## Task prompt
Go through the data line by line. Copy each one holding the string "mechanics".

━━ Source material ━━

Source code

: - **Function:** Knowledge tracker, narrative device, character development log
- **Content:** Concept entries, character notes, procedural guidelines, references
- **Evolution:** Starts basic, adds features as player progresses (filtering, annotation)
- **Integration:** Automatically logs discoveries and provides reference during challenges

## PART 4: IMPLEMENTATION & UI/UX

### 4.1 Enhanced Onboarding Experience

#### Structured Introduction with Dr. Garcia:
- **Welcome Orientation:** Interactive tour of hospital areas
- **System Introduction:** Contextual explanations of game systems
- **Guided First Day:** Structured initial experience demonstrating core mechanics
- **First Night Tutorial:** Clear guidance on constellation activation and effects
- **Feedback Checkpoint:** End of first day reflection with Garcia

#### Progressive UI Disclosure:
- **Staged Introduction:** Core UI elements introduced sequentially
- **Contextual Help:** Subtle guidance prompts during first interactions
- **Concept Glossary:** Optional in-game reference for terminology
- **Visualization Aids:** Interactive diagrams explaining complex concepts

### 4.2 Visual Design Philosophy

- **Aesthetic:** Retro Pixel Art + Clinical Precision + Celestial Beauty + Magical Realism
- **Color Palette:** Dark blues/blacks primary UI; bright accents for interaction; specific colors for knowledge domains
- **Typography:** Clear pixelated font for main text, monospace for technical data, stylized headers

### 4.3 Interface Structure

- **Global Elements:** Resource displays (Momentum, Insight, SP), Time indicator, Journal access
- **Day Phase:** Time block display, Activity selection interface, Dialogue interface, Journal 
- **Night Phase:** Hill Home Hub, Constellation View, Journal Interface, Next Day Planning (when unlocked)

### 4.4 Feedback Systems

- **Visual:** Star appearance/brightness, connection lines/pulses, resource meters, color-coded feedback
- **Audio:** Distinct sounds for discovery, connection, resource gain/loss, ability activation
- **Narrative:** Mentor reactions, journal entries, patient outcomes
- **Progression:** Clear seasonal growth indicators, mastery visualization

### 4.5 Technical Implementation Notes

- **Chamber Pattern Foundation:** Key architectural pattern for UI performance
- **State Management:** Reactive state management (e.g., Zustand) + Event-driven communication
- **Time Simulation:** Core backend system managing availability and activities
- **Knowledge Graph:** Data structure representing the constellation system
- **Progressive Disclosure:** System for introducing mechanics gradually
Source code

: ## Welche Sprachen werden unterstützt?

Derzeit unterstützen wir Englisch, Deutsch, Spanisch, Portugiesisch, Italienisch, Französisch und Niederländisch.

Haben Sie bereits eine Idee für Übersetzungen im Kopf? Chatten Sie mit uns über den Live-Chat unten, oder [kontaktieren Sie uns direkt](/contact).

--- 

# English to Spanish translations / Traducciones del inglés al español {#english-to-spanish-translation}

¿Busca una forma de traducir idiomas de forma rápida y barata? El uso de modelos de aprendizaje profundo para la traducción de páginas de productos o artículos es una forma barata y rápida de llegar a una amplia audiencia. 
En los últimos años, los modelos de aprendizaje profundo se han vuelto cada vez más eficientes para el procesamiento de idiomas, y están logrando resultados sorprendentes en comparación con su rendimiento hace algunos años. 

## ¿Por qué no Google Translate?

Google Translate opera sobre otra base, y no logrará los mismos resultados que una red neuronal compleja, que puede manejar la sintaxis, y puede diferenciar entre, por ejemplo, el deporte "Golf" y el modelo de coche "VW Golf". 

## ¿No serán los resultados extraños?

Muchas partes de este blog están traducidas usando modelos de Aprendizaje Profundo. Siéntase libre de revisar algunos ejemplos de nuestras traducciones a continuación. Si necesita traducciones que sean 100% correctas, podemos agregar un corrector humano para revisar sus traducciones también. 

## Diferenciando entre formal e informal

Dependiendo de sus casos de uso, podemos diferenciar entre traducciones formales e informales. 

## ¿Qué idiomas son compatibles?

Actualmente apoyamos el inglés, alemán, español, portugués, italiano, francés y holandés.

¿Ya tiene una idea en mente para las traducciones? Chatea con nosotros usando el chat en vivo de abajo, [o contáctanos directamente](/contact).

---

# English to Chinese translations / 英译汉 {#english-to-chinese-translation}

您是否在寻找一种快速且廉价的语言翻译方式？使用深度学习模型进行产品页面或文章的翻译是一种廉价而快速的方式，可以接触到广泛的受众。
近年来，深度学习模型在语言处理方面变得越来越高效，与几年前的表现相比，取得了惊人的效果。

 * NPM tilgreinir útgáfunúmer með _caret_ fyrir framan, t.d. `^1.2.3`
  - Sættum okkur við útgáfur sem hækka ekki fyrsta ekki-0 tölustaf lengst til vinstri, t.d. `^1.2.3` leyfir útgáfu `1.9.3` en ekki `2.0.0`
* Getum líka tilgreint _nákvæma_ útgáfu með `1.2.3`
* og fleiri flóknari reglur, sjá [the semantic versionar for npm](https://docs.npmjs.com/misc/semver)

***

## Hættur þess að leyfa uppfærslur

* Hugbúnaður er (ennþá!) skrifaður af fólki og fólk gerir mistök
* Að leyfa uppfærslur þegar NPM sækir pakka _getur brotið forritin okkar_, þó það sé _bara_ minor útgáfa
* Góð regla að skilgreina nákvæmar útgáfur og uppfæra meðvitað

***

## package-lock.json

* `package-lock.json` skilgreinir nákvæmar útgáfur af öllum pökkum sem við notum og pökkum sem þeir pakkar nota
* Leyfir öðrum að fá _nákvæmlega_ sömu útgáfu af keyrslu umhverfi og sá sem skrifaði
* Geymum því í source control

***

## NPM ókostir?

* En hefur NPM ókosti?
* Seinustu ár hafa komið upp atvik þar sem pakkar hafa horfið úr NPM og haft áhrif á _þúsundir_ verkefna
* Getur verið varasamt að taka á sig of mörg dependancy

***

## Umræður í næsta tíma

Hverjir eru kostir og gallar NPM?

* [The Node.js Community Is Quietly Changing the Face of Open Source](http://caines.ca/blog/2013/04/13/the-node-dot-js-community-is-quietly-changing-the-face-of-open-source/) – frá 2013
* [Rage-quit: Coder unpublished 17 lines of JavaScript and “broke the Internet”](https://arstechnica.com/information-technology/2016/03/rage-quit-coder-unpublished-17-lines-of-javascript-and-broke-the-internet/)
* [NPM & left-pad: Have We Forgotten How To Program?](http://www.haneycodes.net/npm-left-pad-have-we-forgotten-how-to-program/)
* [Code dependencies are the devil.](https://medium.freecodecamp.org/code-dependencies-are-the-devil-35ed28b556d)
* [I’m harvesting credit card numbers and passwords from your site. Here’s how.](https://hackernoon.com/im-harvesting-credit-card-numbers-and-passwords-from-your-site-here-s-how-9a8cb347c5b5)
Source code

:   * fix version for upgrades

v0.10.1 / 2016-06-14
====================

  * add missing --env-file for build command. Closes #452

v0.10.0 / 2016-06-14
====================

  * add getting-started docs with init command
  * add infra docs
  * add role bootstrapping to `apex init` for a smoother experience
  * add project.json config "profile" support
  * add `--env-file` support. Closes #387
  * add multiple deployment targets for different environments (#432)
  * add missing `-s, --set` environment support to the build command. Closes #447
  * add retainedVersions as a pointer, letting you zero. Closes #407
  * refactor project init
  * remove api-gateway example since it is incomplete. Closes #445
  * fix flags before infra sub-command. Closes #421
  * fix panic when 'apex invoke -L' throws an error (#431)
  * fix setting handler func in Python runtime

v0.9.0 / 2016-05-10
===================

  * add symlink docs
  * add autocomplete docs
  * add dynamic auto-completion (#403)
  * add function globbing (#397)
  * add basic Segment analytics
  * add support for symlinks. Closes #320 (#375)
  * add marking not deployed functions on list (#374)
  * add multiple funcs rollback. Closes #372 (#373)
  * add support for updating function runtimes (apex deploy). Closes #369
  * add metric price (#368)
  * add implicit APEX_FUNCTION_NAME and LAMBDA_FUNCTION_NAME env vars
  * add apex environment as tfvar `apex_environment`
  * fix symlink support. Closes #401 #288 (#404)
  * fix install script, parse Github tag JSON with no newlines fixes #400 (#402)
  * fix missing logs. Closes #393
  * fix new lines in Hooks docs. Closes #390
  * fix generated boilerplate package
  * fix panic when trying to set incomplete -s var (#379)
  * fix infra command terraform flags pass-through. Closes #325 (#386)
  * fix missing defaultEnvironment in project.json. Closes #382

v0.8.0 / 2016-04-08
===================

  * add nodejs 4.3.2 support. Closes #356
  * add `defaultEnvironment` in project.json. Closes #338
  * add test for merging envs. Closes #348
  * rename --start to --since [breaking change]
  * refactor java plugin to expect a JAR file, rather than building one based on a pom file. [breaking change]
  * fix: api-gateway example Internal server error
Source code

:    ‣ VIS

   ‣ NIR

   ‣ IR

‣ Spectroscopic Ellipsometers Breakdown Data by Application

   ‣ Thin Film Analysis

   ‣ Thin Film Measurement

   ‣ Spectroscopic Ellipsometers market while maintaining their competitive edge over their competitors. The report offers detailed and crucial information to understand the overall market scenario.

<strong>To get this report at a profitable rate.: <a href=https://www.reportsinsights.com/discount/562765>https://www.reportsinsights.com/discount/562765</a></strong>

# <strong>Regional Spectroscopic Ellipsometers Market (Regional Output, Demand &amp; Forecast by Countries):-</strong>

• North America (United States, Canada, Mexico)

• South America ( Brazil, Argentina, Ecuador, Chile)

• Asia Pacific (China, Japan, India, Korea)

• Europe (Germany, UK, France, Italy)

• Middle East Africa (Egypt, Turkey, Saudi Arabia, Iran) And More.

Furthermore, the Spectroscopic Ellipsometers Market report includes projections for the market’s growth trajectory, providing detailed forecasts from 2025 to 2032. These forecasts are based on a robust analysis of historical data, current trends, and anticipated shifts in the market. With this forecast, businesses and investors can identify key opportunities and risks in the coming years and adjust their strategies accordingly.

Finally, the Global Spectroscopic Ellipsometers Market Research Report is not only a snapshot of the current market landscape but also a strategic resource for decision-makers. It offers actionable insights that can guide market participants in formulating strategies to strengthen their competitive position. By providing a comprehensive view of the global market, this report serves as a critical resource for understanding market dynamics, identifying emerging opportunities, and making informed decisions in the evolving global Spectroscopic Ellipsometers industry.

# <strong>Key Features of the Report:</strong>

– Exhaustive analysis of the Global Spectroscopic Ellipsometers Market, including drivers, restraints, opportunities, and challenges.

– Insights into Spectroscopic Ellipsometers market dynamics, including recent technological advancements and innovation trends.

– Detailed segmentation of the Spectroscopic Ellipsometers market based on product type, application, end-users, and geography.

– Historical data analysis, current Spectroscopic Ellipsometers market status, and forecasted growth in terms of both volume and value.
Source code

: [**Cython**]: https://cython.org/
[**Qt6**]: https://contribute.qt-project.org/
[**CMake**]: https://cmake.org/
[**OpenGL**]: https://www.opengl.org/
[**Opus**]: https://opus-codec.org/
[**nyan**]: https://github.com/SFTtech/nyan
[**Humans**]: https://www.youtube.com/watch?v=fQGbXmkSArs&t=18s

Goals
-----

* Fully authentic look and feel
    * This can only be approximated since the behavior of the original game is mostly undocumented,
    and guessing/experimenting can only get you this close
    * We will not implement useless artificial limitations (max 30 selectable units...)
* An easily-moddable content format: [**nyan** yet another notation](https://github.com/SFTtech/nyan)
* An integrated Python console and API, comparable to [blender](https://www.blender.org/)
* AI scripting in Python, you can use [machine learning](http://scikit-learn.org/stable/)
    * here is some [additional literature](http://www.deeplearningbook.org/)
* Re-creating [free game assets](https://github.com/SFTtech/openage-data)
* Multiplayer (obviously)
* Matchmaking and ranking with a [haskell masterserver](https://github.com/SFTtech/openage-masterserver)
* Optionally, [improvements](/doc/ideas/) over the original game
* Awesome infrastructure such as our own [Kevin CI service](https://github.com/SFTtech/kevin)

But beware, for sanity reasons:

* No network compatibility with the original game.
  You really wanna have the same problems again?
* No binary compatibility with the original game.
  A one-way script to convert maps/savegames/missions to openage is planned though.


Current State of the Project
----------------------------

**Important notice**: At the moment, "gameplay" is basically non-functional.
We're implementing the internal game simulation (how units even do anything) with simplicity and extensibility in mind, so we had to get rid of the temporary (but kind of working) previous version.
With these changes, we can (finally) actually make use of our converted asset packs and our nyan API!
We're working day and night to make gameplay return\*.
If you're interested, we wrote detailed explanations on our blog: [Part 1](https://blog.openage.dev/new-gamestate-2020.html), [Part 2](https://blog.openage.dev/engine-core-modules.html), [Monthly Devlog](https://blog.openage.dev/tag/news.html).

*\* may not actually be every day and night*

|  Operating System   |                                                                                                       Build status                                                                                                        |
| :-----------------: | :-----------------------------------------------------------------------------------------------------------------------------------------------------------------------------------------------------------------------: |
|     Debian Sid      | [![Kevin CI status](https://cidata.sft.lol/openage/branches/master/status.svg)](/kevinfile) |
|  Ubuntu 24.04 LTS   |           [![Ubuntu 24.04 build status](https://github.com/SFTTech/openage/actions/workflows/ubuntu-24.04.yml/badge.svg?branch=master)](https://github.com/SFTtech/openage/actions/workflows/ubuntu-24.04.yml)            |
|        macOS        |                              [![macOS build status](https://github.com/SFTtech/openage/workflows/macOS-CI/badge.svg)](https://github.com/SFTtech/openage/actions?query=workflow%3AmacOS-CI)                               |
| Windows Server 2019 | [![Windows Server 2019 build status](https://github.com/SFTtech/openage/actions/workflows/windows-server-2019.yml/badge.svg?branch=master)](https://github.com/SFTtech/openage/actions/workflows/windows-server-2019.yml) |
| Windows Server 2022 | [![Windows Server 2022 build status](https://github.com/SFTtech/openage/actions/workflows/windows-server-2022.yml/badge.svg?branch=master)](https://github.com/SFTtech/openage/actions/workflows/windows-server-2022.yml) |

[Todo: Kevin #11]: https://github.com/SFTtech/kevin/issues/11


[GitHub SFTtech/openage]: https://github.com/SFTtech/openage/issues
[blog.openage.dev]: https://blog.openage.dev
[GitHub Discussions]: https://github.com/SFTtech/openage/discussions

━━━

## Output for this task
- **Guided First Day:** Structured initial experience demonstrating core mechanics
- **Progressive Disclosure:** System for introducing mechanics gradually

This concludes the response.